If I've tried to use class_weight ='auto'. In this case, model showed 'predictable' output:
Epoch 1/50 107s - loss: 0.9036 - acc: 0.7381
Epoch 2/50 104s - loss: 0.9333 - acc: 0.7321
Epoch 3/50 105s - loss: 0.8865 - acc: 0.7351
Epoch 4/50 106s - loss: 0.8978 - acc: 0.7351
Epoch 5/50 105s - loss: 0.9158 - acc: 0.7302
But, it still doesn't work:
severe_DR=plt.imread('data/~huge_data/preprocessed_imgs/3_Severe/99_left.jpeg')

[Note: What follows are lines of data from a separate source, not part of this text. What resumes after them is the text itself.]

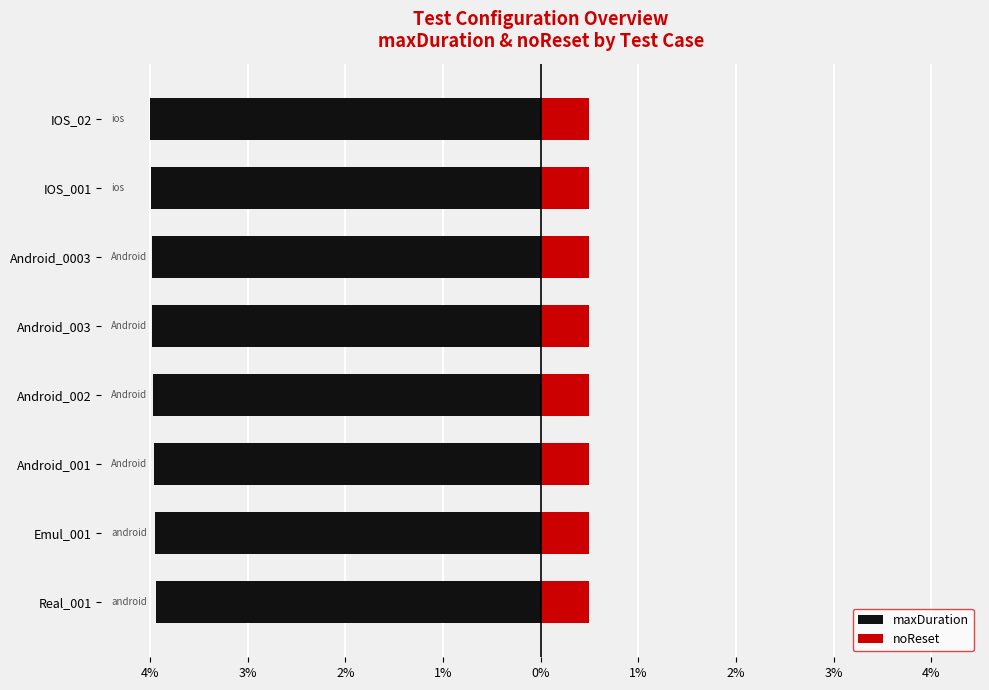

What is the highest value of the maxDuration series?

-3.9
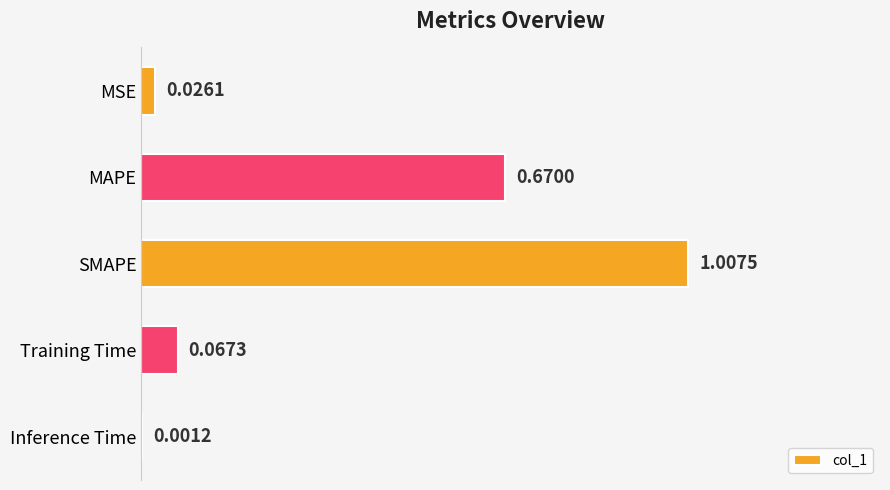

What is the change in value from MAPE to Training Time?

-0.6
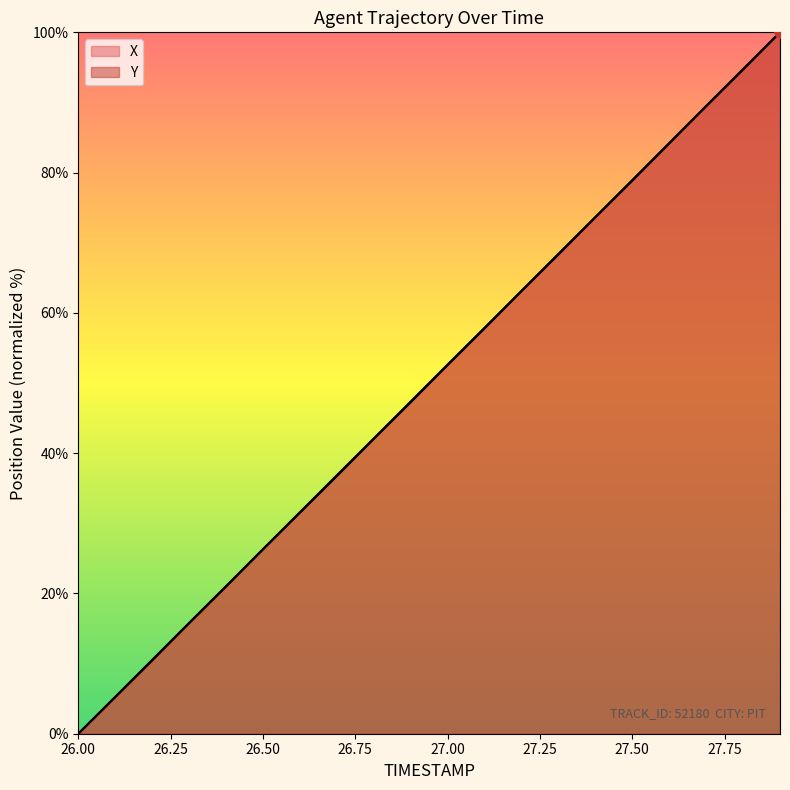

Is the value of X at 27.3 greater than the value of Y at 27.7?

No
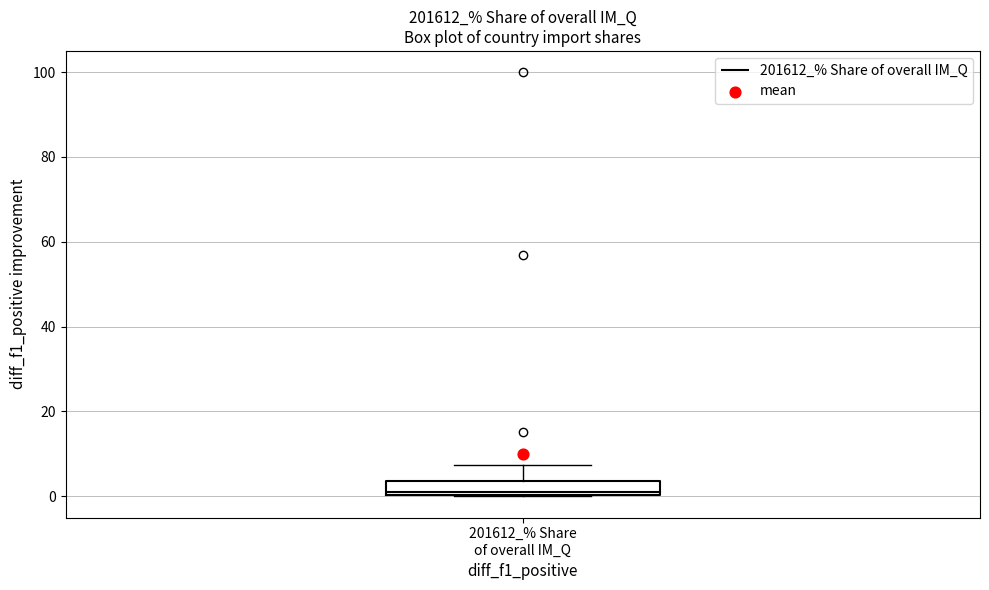

Transcribe this box plot: give where the median line is, the range the box spans, and where the two whiskers end, as read against the y-axis. The values are not printed on the chart, so give them approximately, as read against the axis.

median 2, box 0 to 4, whiskers 0 to 8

mild_DR=plt.imread('data/~huge_data/preprocessed_imgs/1_Mild/15_left.jpeg')
moderate_DR=plt.imread('data/~huge_data/preprocessed_imgs/2_Moderate/78_right.jpeg')
model.predict(mild_DR.reshape((1,)+x[1].shape))
array([[ 1., 0., 0., 0., 0.]], dtype=float32)
model.predict(severe_DR.reshape((1,)+x[1].shape))
array([[ 1., 0., 0., 0., 0.]], dtype=float32)
model.predict(moderate_DR.reshape((1,)+x[1].shape))
array([[ 1., 0., 0., 0., 0.]], dtype=float32)
What I've done wrong?
After answer of Sergii Gryshkevych, I fixed my model: I've changed class_weight to {0:1, 1:10.57, 2:4.88, 3:29, 4:35} (I divided images in each classes to maximum images (in first class)). Next, I changed metrics to categorical_accuracy. And I inctreased the number of layers in model (like here). So, the output after 5 epochs is:
Epoch 1/5
500/500 [==============================] - 52s - loss: 5.6944 - categorical_accuracy: 0.1840
Epoch 2/5
500/500 [==============================] - 52s - loss: 6.7357 - categorical_accuracy: 0.2040
Epoch 3/5
500/500 [==============================] - 52s - loss: 6.7373 - categorical_accuracy: 0.0800
Epoch 4/5
500/500 [==============================] - 52s - loss: 6.0311 - categorical_accuracy: 0.0180
Epoch 5/5
500/500 [==============================] - 51s - loss: 4.9924 - categorical_accuracy: 0.0560
Is it correct?
Is there any way to make assign a quadratic weighted kappa as metrics in keras?